- Ten paciencia hija, yo creo que lo ha hecho para evitarle sufrimientos- dijo Don Agustín, el buen párroco de pelo blanco, figura oronda y semblante paternal. Usó un tono profesional, depurado en convicción a lo largo de miles de misas de funeral. Su semblante, de hombre cultivado del Renacimiento, reflejaba la proporción justa de sabiduría, resignación y cinismo que los veteranos en el servicio a la Iglesia aprenden a mostrar, con el tiempo, ante lo injustificable. Los representantes del Altísimo tienen que hacer malabares para respaldar los actos de su patrón. Así que, una vez más Don Agustín insistió:
- Hija mía, Dios escribe derecho con renglones torcidos.
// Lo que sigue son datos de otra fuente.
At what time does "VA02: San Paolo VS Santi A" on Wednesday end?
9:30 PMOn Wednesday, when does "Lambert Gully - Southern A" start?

- Pues si a él le ha evitado sufrimientos, me los ha pasado a mí- dijo Norberta, la viuda. Y no veo que por hacerle a él un bien me haya hecho a mí un mal tan infinito- insistió la pálida mujer de ojeras moradas.
- Consuélate...
- No me quiero consolar, porque quiero que me duela, porque no le quiero olvidar, porque para mí no ha muerto, porque mi sufrimiento le hace presente, porque no puede una olvidar a algo que es una misma, porque eso que me pide es imposible.
- Otras han tenido peor suerte que tú...
- Me dan igual las otras y los otros y usted y Dios. Sólo me importa él y mi dolor porque yo vivo mi dolor y no sé del dolor de los demás.